Читать и писать Репин научился у матери, вместе с сестрой и братом. Не имея времени, за постоянными хозяйственными хлопотами, уделять должного внимания детям, мать завела у себя небольшую домашнюю школу для ближайших соседских детей, мальчиков и девочек. Кроме своих, здесь обучалось около десятка осиновских ребят. Грамоте, чистописанию и закону божьему обучал пономарь осиновской церкви, получавший за это от Татьяны Степановны комнату и стол. Дьячок В. В. Яровицкий учил арифметике, и Репин его обожал., Скоро ом однако бросил должность дьячка и поступил учиться в Харьковский университет.

В то время в Чугуеве находился корпус топографов украинского военного поселения, имевший большой штат топографов и особую топографическую школу. Благодаря знакомству Репиных с некоторыми из топографов, им вскоре удалось устроить сына в эту школу, где его учителем был вначале В. В. Гейцыг, а затем Ф. А. Бондарев, которого Репин «обожал еще более, чем Яровицкого». Об этом времени он вспоминает, как о самом светлом в своем детстве:

«Итак, это уже после долгих ожиданий и желаний, я попал наконец в самое желанное место обучения, где рисуют акварелью и чертят тушью — корпус топографов; там большие залы были завалены длинными широкими столами, на столах с большими досками были прилеплены географические карты, главным образом частей украинского военного поселения; белые тарелки с натертой на них тушью, стаканы с водой, где купаются кисти от акварельных красок, огромные кисти. А какие краски! Чудо, чудо! (Казна широко и богато. обставляла топографов, все было дорогое, первого сорта, из Лондона). У меня глаза разбегались. А на огромном столе мой взгляд уперся вдруг в две подошвы сапогов со шпорами вверх. Это лежал во весь стол грудью вниз топограф и раскрашивал границы большущей карты. Я не думал, что бумага бывает таких размеров, как эти карты, а там дальше еще и еще. Потом я уже знал фамилии всех топографов. По стенам висели также огромные карты: земного шара из двух полушарий, карта государства Российского, Сибирь и отдельные карты европейских государств. Мне почему-то особенно нравилась карта Германского союза и Италии. Но больше всего мне нравилось, что на многих тарелках лежали большие плитки ньютоновских свежих красок, — казалось, они совсем мягкие и так сами и плывут на кисть.
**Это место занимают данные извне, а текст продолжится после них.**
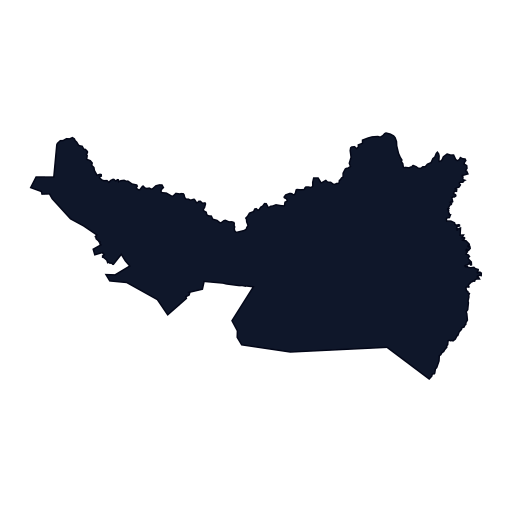 Masinga, Eastern, Kenya
{"feature_id": "3690345B51887825082332", "entity_name": "Masinga", "entity_type": "district", "adm_level": 2, "iso_a3": "KEN", "parent_name": "Kenya", "parent_adm1": "Eastern", "projection": "albers", "projection_center": [37.619, -0.95], "detail": "fine", "context": "isolated", "style": "filled", "palette": "ink", "viewbox_px": 512, "rotation_deg": 0, "n_neighbors": 0, "source": "geoboundaries", "source_scale": "gbopen_adm2", "svg_char_len": 6085}
<svg xmlns="http://www.w3.org/2000/svg" viewBox="0 0 512 512"><path d="M60.3,140.7L57.4,143.4L56.8,144.8L53.8,177.1L36.1,177.0L30.7,187.6L41.4,191.5L42.0,194.1L49.5,193.9L52.2,198.7L70.5,218.8L83.6,225.9L96.8,234.9L95.3,236.7L96.1,237.5L96.1,238.7L98.5,240.8L99.2,242.0L100.1,242.1L99.9,243.8L100.9,244.9L93.2,249.2L94.8,254.8L102.6,252.5L103.1,253.8L104.3,254.5L103.3,255.9L102.6,255.9L102.6,257.2L104.0,257.7L106.8,260.1L107.7,262.7L108.7,262.2L109.8,263.1L111.6,263.1L112.8,264.3L113.4,264.3L121.3,254.3L125.3,260.8L129.8,266.0L115.0,274.9L106.0,274.6L109.8,280.9L126.7,282.5L157.4,299.6L167.7,314.8L186.4,298.4L185.8,296.7L189.1,295.0L189.8,292.6L189.2,292.3L202.4,289.2L204.1,281.4L223.2,283.1L226.2,283.9L239.2,285.6L242.2,285.5L245.6,286.2L246.1,285.9L253.4,286.8L232.0,320.7L237.4,330.8L237.2,337.3L241.7,344.8L290.3,352.0L387.0,347.3L429.2,379.0L431.8,376.1L432.1,374.5L432.8,373.8L434.1,373.9L434.7,373.2L435.4,368.9L436.7,367.6L439.0,361.0L439.3,355.7L440.8,354.7L441.8,352.8L443.7,351.5L444.6,349.8L446.8,347.2L446.6,345.8L447.7,344.7L448.0,340.9L449.2,340.3L450.9,340.8L451.7,340.4L453.0,340.9L455.3,339.1L456.9,335.9L457.8,335.5L459.1,331.9L461.4,329.5L461.9,327.7L464.0,327.1L464.8,325.2L465.8,324.4L465.9,322.6L467.4,320.1L466.8,313.7L466.1,311.8L467.7,309.7L468.4,302.8L468.0,301.0L468.9,297.0L468.7,295.4L469.4,293.5L468.0,292.8L467.9,291.6L466.4,290.6L465.9,287.7L466.4,287.1L467.2,286.9L468.8,287.1L468.9,286.4L468.3,285.3L468.5,284.8L471.4,281.9L472.3,281.7L472.6,281.2L474.6,281.2L475.0,279.9L476.4,279.0L479.5,279.0L478.5,277.3L477.3,277.2L477.4,276.1L479.7,275.3L481.2,275.6L481.3,273.1L479.9,272.1L477.4,272.9L477.2,272.2L478.0,271.1L478.2,269.5L475.2,268.6L473.9,267.3L470.6,267.8L467.6,267.2L467.4,266.4L465.9,266.9L465.2,266.5L464.8,265.8L469.1,263.8L469.1,262.9L469.6,262.6L470.3,264.6L470.9,265.1L471.5,264.8L471.3,262.0L468.7,259.3L468.0,257.9L469.5,256.5L468.3,254.9L466.1,254.2L466.5,252.8L467.5,251.8L467.4,251.2L466.0,250.7L466.1,249.9L466.5,249.3L468.6,250.3L470.2,248.4L469.8,246.2L469.3,245.8L468.3,246.9L467.8,246.4L467.9,245.6L469.3,244.7L469.2,244.1L466.0,240.8L462.8,240.3L464.4,238.8L464.6,237.9L464.2,237.6L462.0,237.7L463.5,235.0L460.1,235.2L460.5,228.0L458.9,228.5L457.5,230.0L456.9,229.9L457.2,229.1L457.2,228.3L456.6,228.0L456.9,226.5L459.5,226.0L459.5,225.0L458.8,224.7L456.7,225.1L455.1,224.7L454.5,222.8L450.9,221.1L446.7,221.1L446.3,219.0L447.2,217.8L449.4,217.6L450.5,214.7L449.2,214.6L449.3,213.7L448.4,211.8L448.7,210.6L447.5,209.3L447.7,208.7L448.6,209.0L449.0,208.5L448.6,207.9L448.8,206.9L450.1,204.9L451.2,204.5L451.6,203.8L450.3,202.6L450.5,201.9L452.2,202.1L452.7,201.7L451.8,197.8L452.8,197.0L454.3,197.0L455.7,196.1L455.8,195.2L455.3,194.6L453.5,193.6L454.4,191.3L456.5,191.3L456.7,189.5L455.3,188.8L456.5,187.9L459.0,187.1L460.4,184.9L459.3,183.6L459.5,182.7L460.2,182.3L462.9,182.2L463.5,181.1L464.9,180.3L463.1,179.7L462.7,179.1L463.0,177.0L462.0,176.1L462.3,175.5L467.9,173.9L466.7,171.2L465.8,171.0L465.6,170.3L467.0,168.3L466.7,165.6L464.0,164.0L464.7,161.9L465.8,160.6L465.1,159.0L462.5,158.7L460.4,157.6L459.4,159.5L457.8,160.6L456.8,160.4L455.7,159.5L453.6,155.0L450.7,155.1L447.1,154.0L443.3,156.9L442.2,159.6L440.9,161.0L439.3,161.5L438.9,160.2L439.1,156.0L438.6,153.9L437.4,152.2L436.3,153.4L434.8,157.1L432.9,158.6L431.1,162.6L427.4,164.2L425.3,166.7L422.7,166.8L421.2,168.2L419.5,168.4L417.9,168.1L416.3,166.8L413.3,165.5L412.8,165.6L411.6,167.1L410.4,167.1L409.2,167.9L405.4,167.4L404.2,167.7L403.3,167.1L402.8,163.7L401.3,161.6L401.9,160.0L400.2,157.3L398.5,153.4L396.7,145.8L396.5,141.6L395.1,137.7L393.6,135.9L390.3,134.1L386.0,133.0L384.7,133.6L382.9,135.6L380.2,137.2L377.9,136.5L376.3,136.6L372.1,136.9L368.1,138.0L362.5,140.1L362.5,143.3L358.3,144.9L358.4,146.9L356.7,148.7L354.5,146.7L351.7,147.0L350.7,147.8L350.2,150.6L351.1,157.3L349.3,163.2L350.5,166.5L347.9,168.2L346.3,168.4L345.3,169.0L343.1,173.2L343.1,177.0L341.5,178.0L340.4,179.7L339.4,180.4L339.1,182.7L338.5,183.4L336.5,183.5L334.9,184.4L333.2,184.2L330.7,182.3L327.6,182.2L325.8,180.4L321.6,182.8L320.9,182.6L318.1,178.0L313.7,178.0L312.7,182.3L312.8,186.0L311.9,187.1L310.7,187.5L308.4,187.0L305.9,187.0L305.0,187.8L304.5,189.3L303.8,189.6L300.4,189.8L297.0,189.5L296.2,189.9L295.3,193.5L294.1,194.8L293.1,194.7L291.8,193.7L289.9,193.4L285.7,194.9L284.1,197.1L284.5,197.8L286.5,198.8L287.3,200.5L286.7,201.4L285.0,202.2L284.5,205.6L283.9,205.9L280.5,205.6L276.0,204.8L272.5,206.1L270.6,206.3L269.0,207.5L268.2,207.4L266.2,203.7L264.5,203.6L262.7,206.1L260.7,207.2L259.2,209.7L257.7,210.1L256.3,208.7L254.8,209.0L253.6,211.6L249.5,213.1L247.6,216.3L245.8,218.1L246.5,219.3L246.7,221.9L248.1,225.5L246.8,227.5L246.3,229.2L244.2,230.5L236.9,232.3L235.9,232.2L234.8,231.0L234.2,228.9L234.7,226.9L234.0,225.2L234.3,223.8L233.9,222.5L231.8,221.8L229.0,221.9L225.3,220.3L223.9,220.7L221.1,222.8L220.0,222.8L217.0,220.4L212.7,219.2L211.3,216.1L208.9,215.9L207.4,215.3L206.7,214.5L206.2,212.2L204.1,211.1L203.3,210.0L203.6,208.8L204.5,207.6L205.5,203.9L205.0,202.9L202.5,203.3L200.4,201.3L198.8,201.3L198.0,202.3L196.6,202.8L194.4,199.4L193.6,199.3L190.7,200.2L188.2,199.1L186.3,199.3L184.7,197.6L184.0,194.7L183.3,193.8L181.1,193.6L179.9,194.0L175.9,193.4L173.5,195.7L172.1,196.4L166.4,193.1L162.1,192.7L161.2,192.0L160.9,190.8L162.0,188.8L163.4,187.6L162.0,185.0L159.4,184.9L155.9,185.8L152.7,188.7L151.3,189.2L149.4,188.1L146.6,188.5L144.8,187.9L143.2,186.1L142.5,186.3L139.9,189.7L139.0,190.0L137.3,189.1L136.5,188.1L136.4,187.4L137.3,186.2L136.7,185.0L132.0,184.0L127.9,181.1L126.2,181.3L124.1,180.3L120.9,180.7L118.6,181.7L118.3,179.8L117.4,179.7L116.2,180.8L115.4,180.9L114.0,179.5L113.1,179.3L110.5,180.6L108.9,182.4L107.0,180.6L103.8,180.7L101.9,180.0L99.5,177.8L99.9,176.7L101.3,176.1L101.2,174.6L100.0,174.3L97.0,175.2L94.4,170.5L93.9,167.5L91.7,165.4L92.2,163.0L90.3,160.7L86.6,159.3L87.2,155.6L86.4,154.3L87.4,152.7L87.4,151.5L85.4,149.4L83.8,149.3L82.2,146.3L79.4,145.7L78.4,145.0L76.7,142.1L75.1,140.6L74.4,138.9L72.4,137.6L69.6,138.9L66.5,138.7L63.1,140.6L60.3,140.7Z" fill="#0f172a" stroke="#020617" stroke-width="1.5"/></svg>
«А вот идет мой учитель — Финоген Афанасьевич Бондарев. Я видел его только на танцовальном вечере, где маменька упросила его взять меня в ученики.
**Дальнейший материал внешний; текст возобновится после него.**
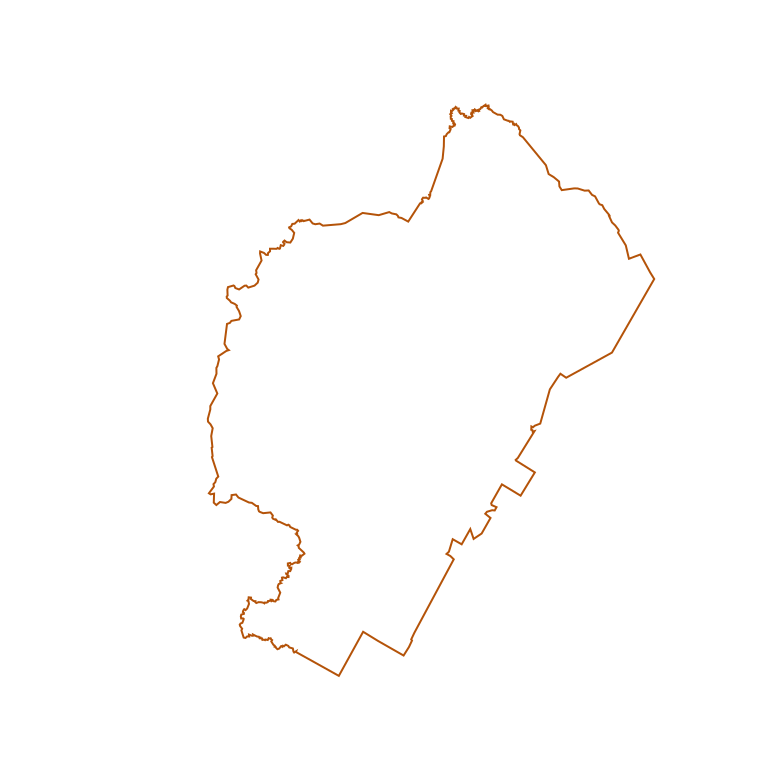 Drustu pag., Raunas, Latvia, rotated 128°
{"feature_id": "27541924B75967933450312", "entity_name": "Drustu pag.", "entity_type": "district", "adm_level": 2, "iso_a3": "LVA", "parent_name": "Latvia", "parent_adm1": "Raunas", "projection": "orthographic", "projection_center": [25.916, 57.238], "detail": "fine", "context": "isolated", "style": "outline", "palette": "amber", "viewbox_px": 768, "rotation_deg": 128, "n_neighbors": 0, "source": "geoboundaries", "source_scale": "gbopen_adm2", "svg_char_len": 6153}
<svg xmlns="http://www.w3.org/2000/svg" viewBox="0 0 768 768"><g transform="rotate(128 384 384)"><path d="M649.4,288.5L641.8,239.9L592.1,247.9L590.1,230.2L585.9,201.4L575.9,202.4L568.9,204.0L568.5,205.3L561.4,206.9L479.2,221.1L478.7,225.8L479.4,230.1L476.2,229.6L464.0,234.3L462.5,224.1L445.2,226.7L450.9,218.0L441.7,215.0L424.0,217.6L423.9,224.3L421.3,224.2L416.9,221.1L415.5,218.9L411.8,219.5L413.1,224.6L412.0,226.1L390.5,229.3L387.9,207.6L360.8,210.7L363.1,232.8L362.8,233.5L359.9,233.0L328.5,236.4L330.0,237.5L329.0,238.7L329.4,239.8L326.7,241.7L326.4,240.0L324.0,239.5L319.0,236.5L286.1,250.0L271.2,251.2L267.3,251.3L266.9,244.3L218.9,223.7L134.9,235.7L132.2,243.0L124.1,261.7L134.5,268.1L125.9,278.8L120.7,292.7L118.7,293.3L118.1,294.2L116.7,299.4L116.3,303.8L113.0,310.2L112.5,309.9L112.1,310.8L110.5,318.2L108.7,322.1L109.5,324.3L109.5,325.6L106.2,333.2L106.9,336.5L105.5,341.9L108.1,344.9L110.7,351.8L112.8,354.6L121.8,363.3L120.3,367.4L116.7,370.7L116.5,377.6L117.2,383.5L111.9,391.1L104.0,426.5L104.3,430.0L103.7,431.0L100.2,432.7L100.0,434.5L98.9,435.5L98.3,437.1L98.4,438.7L97.8,439.9L99.7,440.6L99.7,441.5L99.2,441.8L99.8,442.2L98.1,444.1L99.2,446.0L99.9,446.2L99.8,447.8L100.2,448.1L101.6,452.5L99.9,455.8L100.2,458.1L101.8,460.3L102.6,465.5L102.1,467.5L102.2,470.1L102.8,470.2L102.8,472.0L101.1,472.1L100.2,473.1L101.7,474.3L101.9,475.2L101.4,475.9L102.8,476.3L102.8,475.6L103.5,476.7L105.7,476.9L105.9,477.7L108.0,477.4L109.9,478.5L110.3,477.1L111.0,477.4L111.2,478.9L112.3,479.6L111.6,480.5L111.7,481.2L112.6,480.5L113.4,481.3L112.9,482.0L113.8,482.8L115.0,480.7L116.1,482.2L117.0,482.0L117.8,481.4L117.9,480.8L117.3,480.5L118.2,479.9L118.3,479.2L121.2,480.0L121.2,481.4L122.5,481.3L123.5,484.2L122.2,484.5L123.3,486.3L122.0,487.1L122.7,488.8L123.8,489.7L123.5,490.1L123.8,490.6L123.5,491.9L122.3,492.4L122.8,493.7L121.0,494.7L122.2,496.3L121.6,497.1L122.4,497.5L122.0,498.1L124.6,498.2L124.5,498.9L125.2,499.1L125.9,498.3L127.5,498.5L127.6,499.3L128.4,498.7L128.0,498.3L128.8,498.0L128.9,497.3L130.6,497.9L131.2,495.9L132.2,496.1L133.9,494.6L133.4,493.7L134.8,492.5L134.1,491.0L135.7,490.2L135.2,489.2L135.7,487.8L136.8,487.5L137.1,488.5L137.9,488.0L139.4,488.4L140.5,490.8L142.1,489.8L141.9,488.6L142.6,488.2L145.4,487.5L145.9,488.1L148.5,488.4L150.6,487.9L152.0,489.1L160.0,483.1L170.4,476.5L203.2,465.5L204.3,465.6L206.7,463.9L207.2,464.7L208.1,463.3L210.1,462.7L210.8,462.9L211.1,465.7L211.9,466.1L213.1,467.9L215.1,467.8L215.9,466.2L217.3,466.3L217.1,465.6L218.8,465.9L219.5,466.8L241.1,464.9L242.4,472.5L243.8,475.2L243.0,476.5L242.7,478.7L244.8,482.9L245.3,485.7L254.2,492.1L262.4,506.2L281.0,513.6L284.7,516.5L296.8,529.6L297.2,533.5L300.4,536.5L301.4,539.1L300.3,543.9L305.0,547.5L304.8,547.9L305.7,548.8L305.5,549.3L306.4,549.5L306.2,550.2L307.8,550.4L307.4,552.3L312.7,553.1L314.3,554.8L316.9,554.2L319.0,555.2L319.5,554.4L319.3,551.6L320.2,547.8L325.6,545.3L330.2,544.9L332.2,548.0L332.2,550.7L334.1,551.0L334.5,550.7L334.6,548.9L335.6,548.4L337.2,548.4L338.2,550.8L341.3,549.4L342.0,549.8L342.3,551.6L343.5,551.8L347.6,557.1L349.6,555.5L352.1,556.0L353.8,555.0L354.8,556.4L354.6,559.3L355.8,563.2L357.4,562.1L362.1,556.5L373.1,554.8L375.0,552.8L376.5,552.7L378.9,547.2L381.9,545.9L386.2,546.6L391.6,550.3L391.2,553.1L392.4,554.4L398.7,556.4L399.9,560.2L398.9,562.2L399.0,563.2L403.7,566.6L406.1,565.5L410.6,561.7L411.9,561.8L413.0,560.8L413.2,556.9L413.8,554.8L412.8,551.0L412.8,548.2L414.0,547.7L415.8,543.1L418.7,538.7L422.3,537.9L428.2,543.1L430.8,543.1L433.3,544.7L450.6,534.4L452.9,529.1L452.9,527.2L455.0,528.6L464.3,531.7L466.2,529.1L472.5,526.3L474.5,526.0L479.1,522.3L488.7,519.3L494.1,509.5L508.3,507.3L511.0,505.2L519.9,501.4L522.0,499.5L522.6,495.8L524.3,491.8L531.4,488.1L539.3,480.4L540.3,480.6L546.3,474.7L547.5,474.6L559.0,457.6L561.8,457.9L565.2,456.5L567.9,456.7L569.5,454.9L577.9,454.7L577.7,452.7L575.0,450.4L582.3,445.1L582.6,441.6L578.0,440.6L575.2,435.6L572.6,434.1L568.5,433.5L565.4,435.7L562.2,432.6L563.1,428.8L560.5,417.4L559.0,415.0L558.8,409.7L557.8,408.1L560.2,405.9L561.3,404.1L561.2,403.0L560.2,399.7L555.1,394.4L556.1,390.6L558.1,389.8L558.5,388.5L557.8,385.8L557.3,385.8L557.9,382.6L556.9,381.5L555.1,373.4L553.8,372.8L553.6,371.4L554.3,370.5L554.3,369.4L553.1,363.7L552.3,362.7L552.6,361.3L554.8,361.3L555.4,360.3L556.4,360.9L556.7,357.8L557.4,356.2L559.8,352.7L562.9,352.0L564.3,352.6L564.4,351.4L565.6,350.2L566.2,343.3L566.7,342.2L569.9,343.0L570.7,344.5L571.5,344.1L571.7,343.0L572.1,342.8L573.0,343.8L573.6,343.7L574.2,342.4L575.3,343.3L576.2,342.0L576.0,340.9L576.9,340.9L577.2,341.1L576.9,342.3L578.2,342.0L578.8,343.5L580.0,344.5L582.7,345.5L583.2,346.6L582.7,347.7L584.6,349.3L586.3,347.9L585.4,346.3L587.2,345.6L587.3,344.9L585.9,343.9L586.9,343.2L589.2,342.7L590.4,344.2L592.8,343.1L593.6,344.4L594.0,343.8L594.0,341.0L594.9,340.4L595.9,341.8L597.4,341.7L598.5,344.5L599.4,345.2L601.1,343.3L603.0,344.5L604.5,343.2L604.4,342.6L606.5,343.8L607.9,343.5L609.9,342.5L612.3,337.3L617.9,335.6L618.7,334.5L620.4,335.9L622.2,335.7L623.0,336.9L623.2,337.8L622.9,338.3L624.0,338.8L623.1,339.5L623.8,340.6L624.7,340.0L626.5,341.8L627.5,341.3L628.9,342.2L629.5,343.3L630.5,343.2L630.6,344.3L631.6,346.4L633.1,348.5L635.2,349.8L635.1,351.2L634.3,351.6L635.3,353.1L635.4,356.6L634.2,357.3L635.4,359.3L637.3,358.1L638.8,358.2L638.6,357.1L640.4,355.0L645.2,353.6L647.4,353.9L647.4,355.4L647.7,355.6L649.5,355.3L650.6,354.8L650.6,353.5L651.4,352.9L653.6,354.5L655.2,353.8L656.7,352.2L655.5,350.8L655.4,350.1L656.1,349.6L659.4,348.6L661.1,349.6L662.5,349.5L663.4,348.2L664.2,345.1L665.9,344.7L670.2,338.5L669.4,336.8L667.1,336.4L666.0,334.8L664.6,336.1L663.6,332.9L662.6,331.9L662.0,332.7L661.2,328.7L660.2,326.9L660.9,325.6L659.8,325.1L660.2,324.2L659.6,323.5L660.5,322.3L659.3,321.1L659.1,320.0L658.2,319.9L657.3,318.0L655.3,318.4L654.8,316.9L654.2,316.7L654.7,315.6L654.7,314.5L656.3,314.3L657.6,310.6L657.5,309.0L658.4,308.5L657.9,307.5L658.3,307.0L658.6,304.7L657.0,303.7L653.9,303.7L653.6,303.4L653.7,302.4L652.5,302.5L652.4,301.4L649.9,300.9L649.3,298.2L649.9,296.5L648.5,293.0L650.6,290.6L650.9,289.5L648.7,288.7L649.4,288.5Z" fill="none" stroke="#b45309" stroke-width="2"/></g></svg>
«Он был в гусарском унтер-офицерском мундирчике. Блондин, с вьющимися волосами у висков, с большими добрыми глазами, он мне нравился больше всех людей на свете. После я узнал, что в корпус топографов, куда я попал, были прикомандированы из разных кавалерийских полков топографские ученики; они. носили формы своих полков. Вот почему и Бондарев был не в форме топографа».